Index
Our body, everybody, every living being, is made of cells, just as a building is made of bricks.
Human beings have many millions of cells, somewhere around ten trillion.
Each cell contains a nucleus surrounded by cytoplasm, which is enclosed in a cell membrane.
The cytoplasm contains various organelles, such as mitochondria, which are tiny power plants in our body, and lysosomes, the “waste-processing plants” in our cells.
The nucleus contains nuclear deoxyribonucleic acid, and the mitochondria contain mitochondrial deoxyribonucleic acid.
Deoxyribonucleic acid stores the programming code that determines the structure and function of our bodies.
The DNA code is different for all living things, except identical twins.
People from the same family usually share a series of characteristics: their eye or hair color, physical constitution, level of intelligence, and susceptibility to particular diseases, among others.
In short, although each person’s genome looks almost identical, there are slight differences that make each of us unique.
These are also what make us similar (in some way) to our blood relatives since we share specific characteristics.
These small but specific DNA mutations that can occur in indifferent members of the same family allow us to trace some inherited diseases with great precision.
Genetics is the science that studies the genetic identity card of a human being and establishes how genetic transmission occurs.
Although, in practice,’ genetics ‘ is often used synonymously with ‘inherited,’ genetic changes can also occur during embryonic development or later in life.
In other words, we can develop mutations that we have not inherited and that we do not always pass on to our children.
These “somatic” mutations are also studied, but they are not part of classical genetics or the study of heredity.
In 2003, geneticists managed, through the ‘Human Genome Project,’ to map the precise sequence of the more than three billion nucleotides that make up our DNA. Therefore, we can say that we know the composition of the human genome.
Genes located on this long chain are well-defined DNA pieces responsible for the synthesis or “code” of a particular protein.
If DNA is the complete programming language of the human organism, we can see genes as specific commands.
Thanks to the discovery of the human genome, we now know the basic package of the genetic information stored in our cells.
This is important because these minor differences (repetitions, omissions, or substitutions) within the basic package determine how we are or how we function. We create the differences between people or the similarities between blood relatives.
However, it would be an exaggeration to say that our DNA code is an open book for geneticists.
Research continues on the precise number of genes and the DNA between them, how they work, and how they interact.
Mitochondrial deoxyribonucleic acid
Mitochondrial DNA is found in the cytoplasm of cells, specifically in the mitochondria.
These are a particular type of cell organelle, and there are about 100 to 1,000 of them in each cell.
They are also known as small power plants because they convert sugars and fats into energy (adenosine triphosphate) necessary for our body to function correctly.
We only receive mitochondrial DNA from our mother; the father’s mitochondrial DNA is lost during fertilization because it is broken down.
The egg provides the cytoplasm, and this contains the mother’s mitochondria.
Mitochondrial DNA is ring-shaped and therefore not organized into chromosomes.
It represents less than one percent of the total amount of DNA, with only 16,500 nucleotides, compared to three billion in nuclear DNA.
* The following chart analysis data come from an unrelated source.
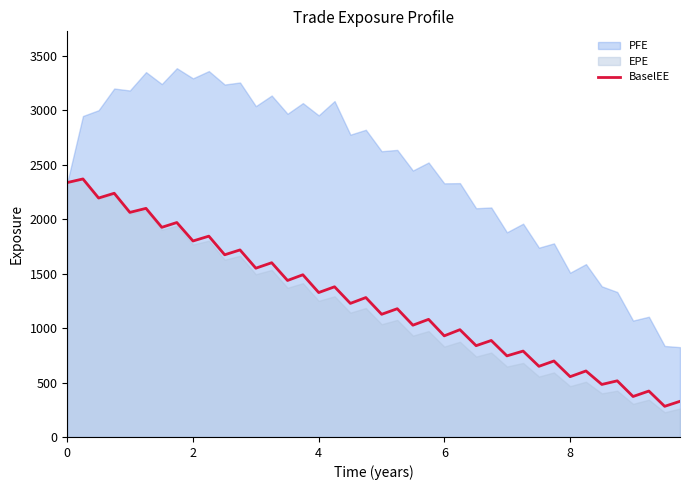

What is the highest value of the BaselEE series?

2369.6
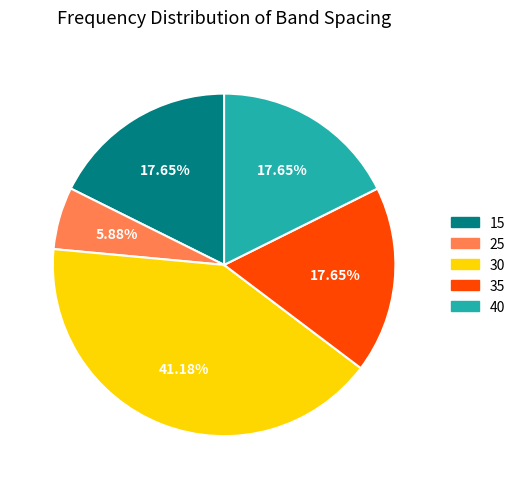

What percentage is the 25 slice, to the nearest percent?

6%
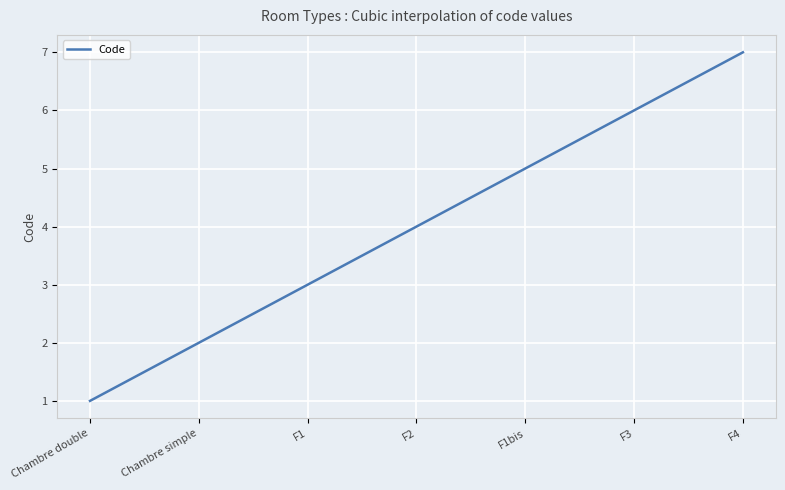

What is the greatest value displayed?

7.0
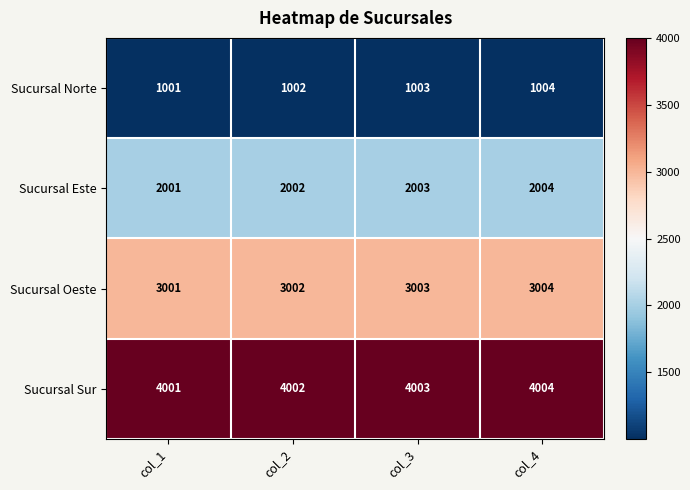

The value of Sucursal Oeste at col_1 is 3001. True or false?

True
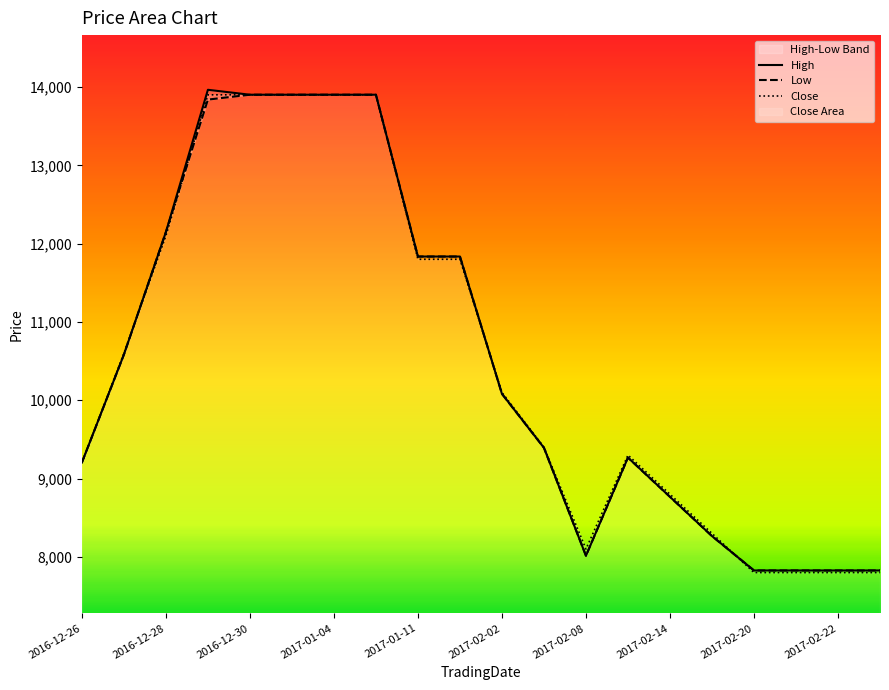

What is the minimum value for Close?

7800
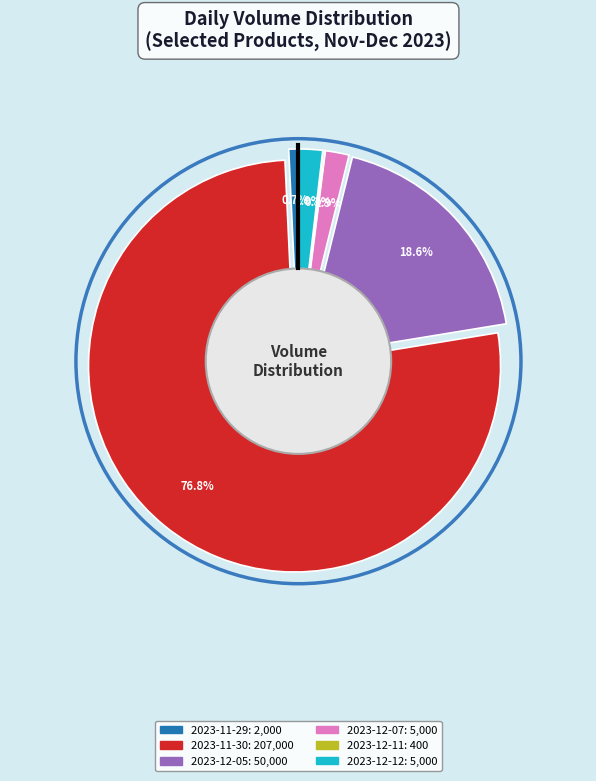

Is 2023-11-30 the majority of the pie?

Yes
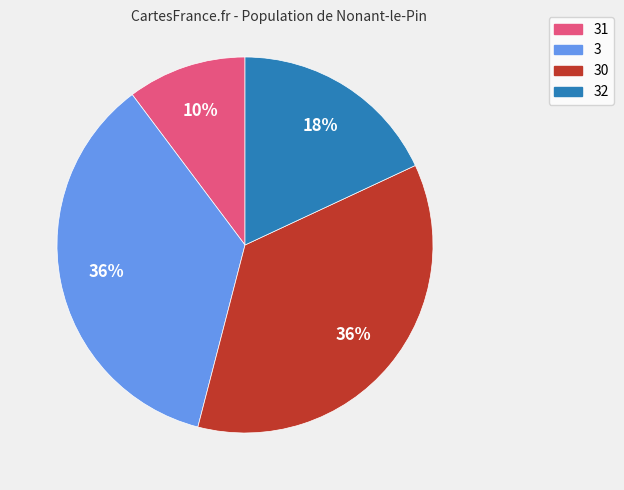

Is there a majority slice in this chart?

No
However, the several hundred mitochondria in each cell contain these circular strands of DNA, which have 37 active genes.
THEREFORE, mitochondrial DNA is crucial for our metabolism, and if there is any defect in its structure, it can lead to complex disorders.
Function
Although most deoxyribonucleic acid (DNA) is packaged on chromosomes within the nucleus, mitochondria also have a small amount of their DNA.
This genetic material is known as mitochondrial DNA.
Mitochondria are structures within cells that convert energy from food into a form that cells can use.
Each cell contains hundreds to thousands of mitochondria found in the fluid that surrounds the nucleus (the cytoplasm).
Mitochondria produce energy through a process called oxidative phosphorylation.
This process uses oxygen and simple sugars to create adenosine triphosphate (ATP), the cell’s primary energy source.
A set of enzyme complexes carry out oxidative phosphorylation within the mitochondria.
In addition to energy production, mitochondria play a role in many other cellular activities. For example, mitochondria help regulate the self-destruction of cells (apoptosis).
They are also necessary for producing substances such as cholesterol and heme (a component of hemoglobin, the molecule that carries oxygen in the blood).
Mitochondrial DNA contains 37 genes, all of which are essential for normal mitochondrial function.
Thirteen of these genes provide instructions for making enzymes participate in oxidative phosphorylation.
The remaining genes provide instructions for creating molecules called transfer RNA (tRNA) and ribosomal RNA (rRNA); these types of RNA help assemble building blocks of proteins (amino acids) into functional proteins.
Mutations
Heteroplasmic mutations of mitochondrial DNA are an essential source of human disease.
The mechanisms governing heteroplasmic mtDNA mutations’ transmission, segregation, and complementation are unknown.